» **TEXTO DE LEITURA**:

•••

Já temos as condições elementares de comunicação que permitiriam criar uma sociedade global. Da mesma maneira como há um país cujas províncias estão interligadas, podemos imaginar essa situação um pouco além: uma sociedade constituída pela união de diversas regiões do mundo. Mas o que falta para atingirmos esse ideal é o cimento. Em todas as sociedades, o cimento que as une é de ordem mitológica e psicológica. Nesse sentido, etimologicamente, a idéia de pátria vem das palavras mãe, "amor", e pai, "autoridade". Não temos nem o sentimento, nem a consciência de que a Terra é a nossa pátria. Assim, se de um lado existem todos os elementos para realizar uma sociedade humana, planetária; por outro lado, falta a consciência para formar tal comunidade. No entanto, pode ser que essa união global não tenha lugar porque as forças de destruição são mais fortes que as de união.
A fim de inverter essa relação, ou seja, para tornar as forças de união mais possantes, é preciso que defendamos nossas idéias. Não existe outro meio. É como se perguntássemos ao primeiro cristão como fazer para debelar o Império Romano. Durante três séculos, eles não sabiam a resposta.
Para mudar a situação, torna-se imperioso que a mudança de consciência se torne epidêmica. E a única coisa que podemos fazer é indicar a via a seguir. Para reformar o pensamento, para sermos capazes de resolver os problemas mundiais, é preciso dar todos os elementos para que ocorra essa mudança. Nosso dever é falar, escrever e disseminar essas idéias.
Atualmente, observo uma vanguarda de cidadania mundial formada por várias organizações não-governamentais. Passamos por um momento de cristalização desses movimentos de defesa de direitos. Um bom exemplo disso foi a Conferência de Seatle. O que houve naquela ocasião não foi uma ação antiglobalização, foi uma atitude que clamava por uma outra globalização, uma que respeite a qualidade de vida, a luta contra a hegemonia e as multinacionais que querem homogeneizar tudo, e contra a poluição industrial. Em termos gerais, talvez estejamos vivendo o começo de uma conscientização maior dos problemas que afligem o mundo, resta saber se ela irá progredir.

•••

» **INSTRUÇÕES DOS EXERCÍCIOS**:
1. Reproduza o texto de leitura desde "Para mudar a" até "disseminar essas idéias.", trocando "pensamento" por "modo de pensar".
2. Segundo o texto de leitura, por que ainda não se formou uma sociedade planetária, embora já existam as condições elementares de comunicação? Responda em até três frases.
3. Que evento o texto de leitura apresenta como bom exemplo da cristalização dos movimentos de defesa de direitos?
O material não é utilizado em nenhuma das atividades.

•••

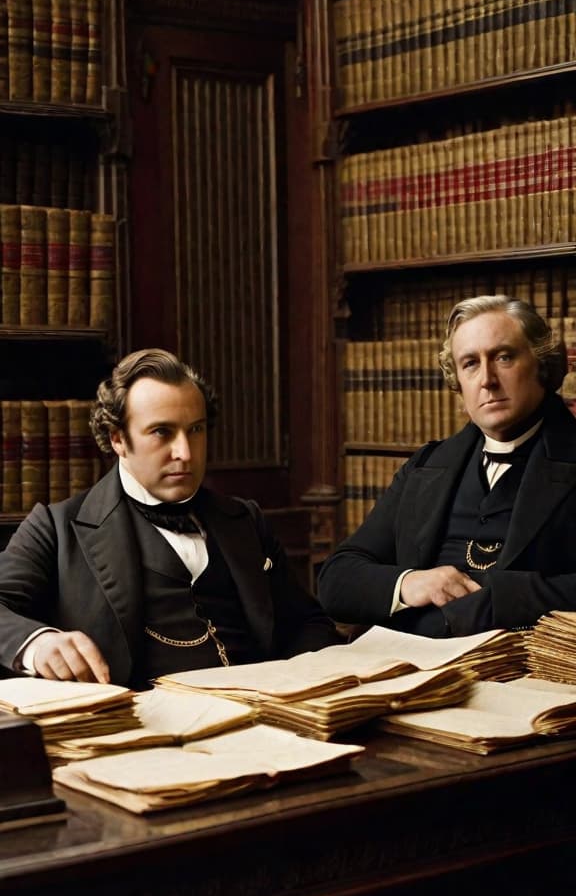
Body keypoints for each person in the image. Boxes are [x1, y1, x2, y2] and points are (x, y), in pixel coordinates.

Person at [0, 349, 340, 686]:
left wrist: (300, 685)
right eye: (162, 432)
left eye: (196, 429)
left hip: (268, 721)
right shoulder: (55, 529)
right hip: (143, 729)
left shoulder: (245, 519)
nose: (185, 453)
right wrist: (38, 643)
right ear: (117, 438)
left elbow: (308, 623)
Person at [318, 294, 576, 638]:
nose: (487, 379)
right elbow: (336, 580)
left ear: (542, 365)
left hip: (519, 670)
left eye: (503, 357)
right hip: (410, 664)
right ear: (458, 383)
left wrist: (495, 598)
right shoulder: (426, 466)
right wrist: (409, 583)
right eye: (470, 363)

•••

» **RESPOSTAS POR ITEM**:
1.
Para mudar a situação, torna-se imperioso que a mudança de consciência se torne epidêmica. E a única coisa que podemos fazer é indicar a via a seguir. Para reformar o modo de pensar, para sermos capazes de resolver os problemas mundiais, é preciso dar todos os elementos para que ocorra essa mudança. Nosso dever é falar, escrever e disseminar essas idéias.

2. Porque falta o cimento que une todas as sociedades, de ordem mitológica e psicológica. Não temos nem o sentimento nem a consciência de que a Terra é a nossa pátria, e sem essa consciência não se forma tal comunidade.

3. A Conferência de Seatle.